Text for analysis
*** Block opens ***
If you are using Spark 2.x, I believe that this is what you need :
from pyspark.sql.functions import udf
from pyspark.mllib.linalg import Vectors
from pyspark.ml.linalg import VectorUDT
from pyspark.ml.feature import StringIndexer
df = spark.createDataFrame([("[-0.38475, 0.568]", "label1"), ("[0.645734, 0.699]", "label2")], ("features", "label"))
def parse(s):
try:
return Vectors.parse(s).asML()
except:
return None
parse_ = udf(parse, VectorUDT())
parsed = df.withColumn("features", parse_("features"))
indexer = StringIndexer(inputCol="label", outputCol="label_indexed")
indexer.fit(parsed).transform(parsed).show()
*** Block closes ***
Dataset excerpts
*** Block opens ***
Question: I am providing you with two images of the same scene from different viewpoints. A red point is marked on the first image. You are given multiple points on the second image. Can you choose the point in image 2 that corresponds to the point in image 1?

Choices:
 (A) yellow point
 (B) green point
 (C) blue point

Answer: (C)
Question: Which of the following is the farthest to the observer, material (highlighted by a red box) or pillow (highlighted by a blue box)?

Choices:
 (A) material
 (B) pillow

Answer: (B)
*** Block closes ***
*** Block opens ***
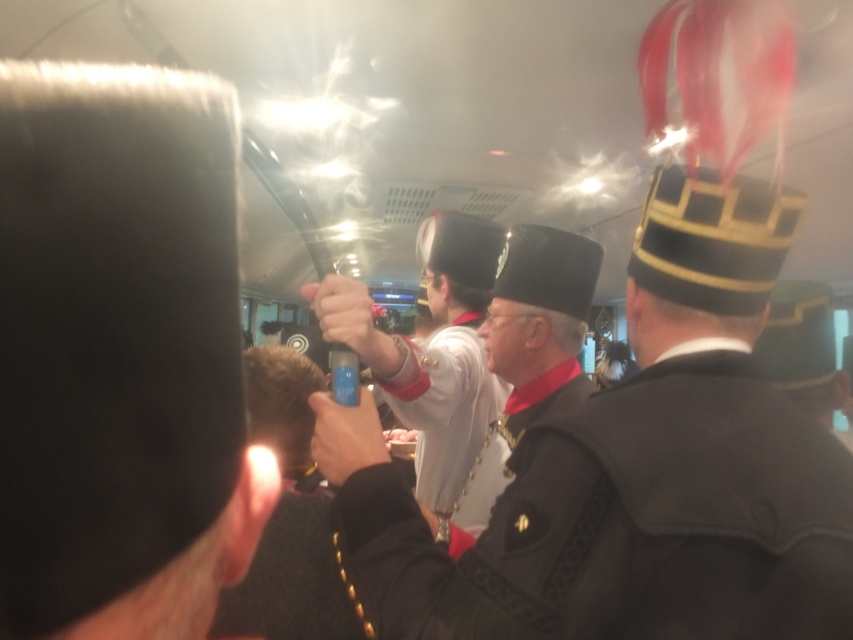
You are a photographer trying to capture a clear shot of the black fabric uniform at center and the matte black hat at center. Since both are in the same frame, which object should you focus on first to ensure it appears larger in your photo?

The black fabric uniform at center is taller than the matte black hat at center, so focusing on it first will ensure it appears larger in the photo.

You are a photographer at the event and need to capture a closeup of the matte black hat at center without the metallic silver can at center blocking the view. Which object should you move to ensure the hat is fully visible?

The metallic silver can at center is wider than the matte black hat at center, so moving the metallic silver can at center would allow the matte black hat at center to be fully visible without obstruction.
*** Block closes ***
Questions to answer
1 – Copy out the part of the PySpark code above that begins at the words "If you are using" and stops after the words "return Vectors.parse(s).asML()".
2 – In the PySpark code above, explain what the parse function returns when its input can be parsed and what it returns when it cannot.

Replies
1 –
If you are using Spark 2.x, I believe that this is what you need :
from pyspark.sql.functions import udf
from pyspark.mllib.linalg import Vectors
from pyspark.ml.linalg import VectorUDT
from pyspark.ml.feature import StringIndexer
df = spark.createDataFrame([("[-0.38475, 0.568]", "label1"), ("[0.645734, 0.699]", "label2")], ("features", "label"))
def parse(s):
try:
return Vectors.parse(s).asML()

2 – The parse function tries to run Vectors.parse(s).asML() and returns the resulting vector. If that call raises any exception, the except branch returns None instead.